The traditional wine and wine-makers’ festival, which has been celebrated for years in the village of Rakitnitsa, Stara Zagora region, was accompanied by clearing of forests and council owned lands with construction works for a new waste depot, on 12 of February 2015. For the last six years (since 2009) the locals have been fighting the soulless (and sometimes very incompetent) government machine. The project for a large waste depot, projected to be built unacceptably close to people’s homes and their orchards will pour its wastewaters in the Sazliika River – a protected area, part of the European Natura 2000 network. The proposed depot’s DDP (Detailed Development Plan) does not envisage a proper waste water treatment plant, but rather just a ‘treatment’ process before releasing the wastewaters within the protected area. This is a serious ecological issue, however the overall effects of the proposed depot on the locality’s population, in particular their agricultural activities, the water and air quality as well as their quality of life would be even more serious. For this reason, the village’s population are continuing the fight for their right to clean water and a healthy environment, guaranteed by the Constitution.
During their traditional ‘Trifon Zarezan’ festival, the crowned ‘Wine King’ Penyo Radev refused the crown awarded to him, as a symbolic gesture of warning and protest against the irresponsible behaviour of central and local government towards the local people’s livelihoods, health and life.
During the six-year struggle against the half-baked proposal (financed through European funds), the locals and the initiative committee have acted on all possible fronts. Protests, petitions, court action - they have challenged the Environmental Impact Assessment for the project in the Administrative Court (however the Supreme Administrative Court quashed that decision); they have initiated signature collection for a referendum, they have written to the EU Parliament, the EU Court; they have even managed to take the local committee chairman to court, for inaction. However, despite the unified and tireless position of the Rakitnitsa village occupants against the proposed depot next to their home, the Stara Zagora mayor has remained unwilling to hear the local people’s protests.

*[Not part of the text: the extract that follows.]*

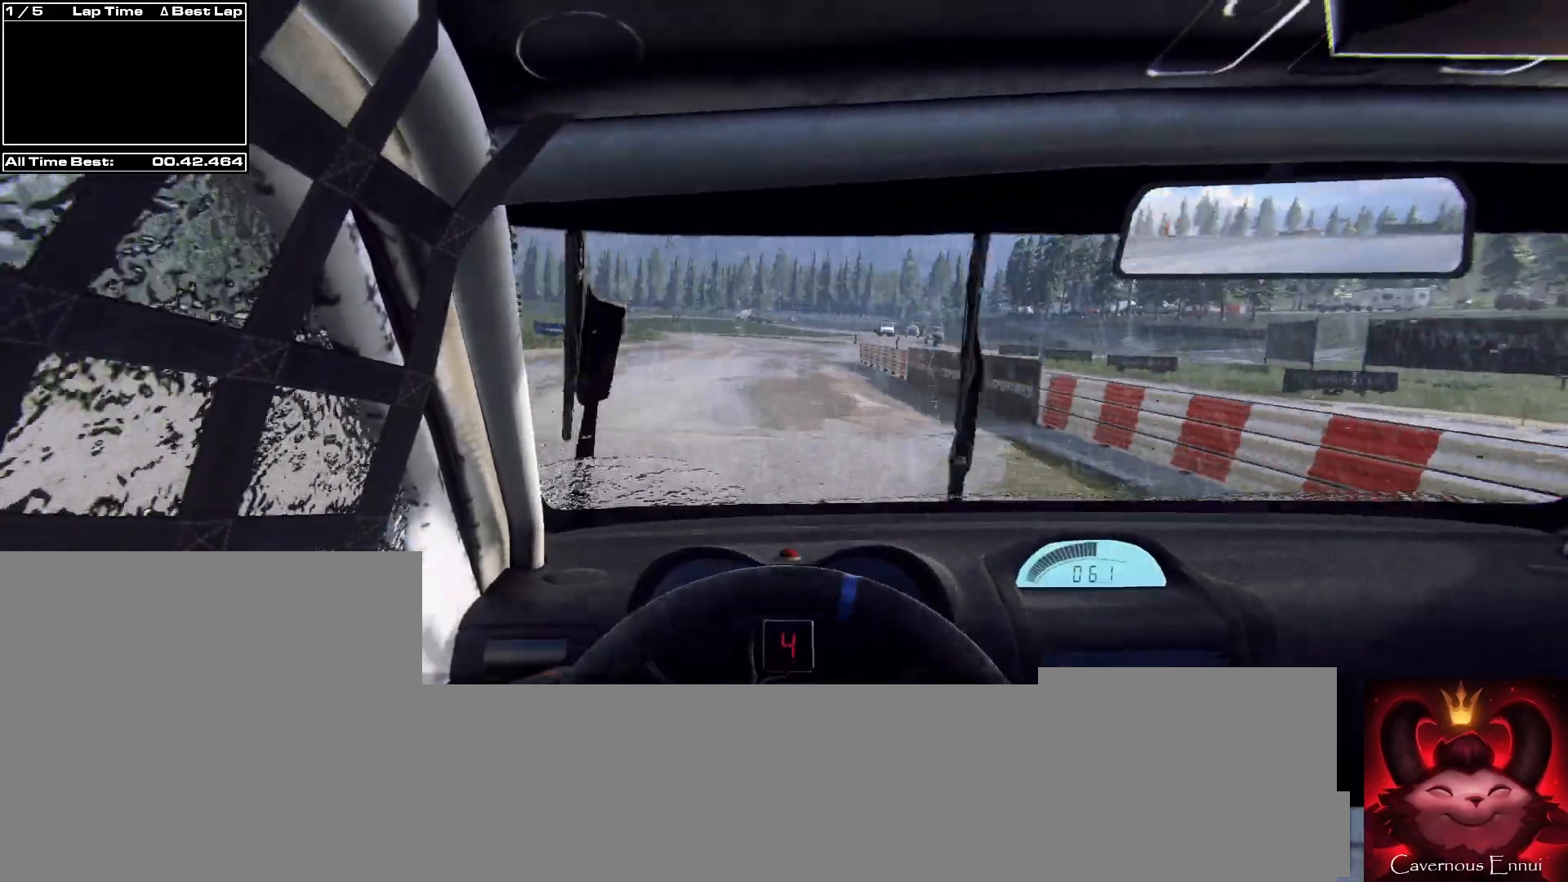
{"buttons": [], "left_stick": "center", "right_stick": "up", "events": [[100, "left_stick", "center"]]}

The numerous instances of breaching, ignoring or blatant re-interpretation of Bulgarian and European laws accompany the saga with the inadequate council decision in the Stara Zagora region. Similar ill-conceived attitudes and the inappropriate treatment of waste, polluting the environment of many Bulgarian villages, where people are trying to develop agriculture or eco-tourism, is a serious government problem, which periodically unsettles the spirits in the whole country and affects all of us.
Initiative committee members share their outrage not just with the fact that village residents get threatened and blackmailed to terminate their involvement in the protest, but also because the waste treatment alternatives (one of which envisaged a more sensible waste treatment plant instead of the deposition of wastewater on fertile soils) did not get the deserved and necessary attention by decision-making authorities. Similar government irresponsibility (missed deadlines and blatantly illegal activities by the Stara Zagora local government committee) awakens even more outrage, especially given that 250 ha of forest (gifted to the municipality by the Ministry for Agriculture and Food) has been cleared and uprooted without a trace, to make space for waste storage! The locals are discussing future legal action and protests, if the voice of reason is not heard.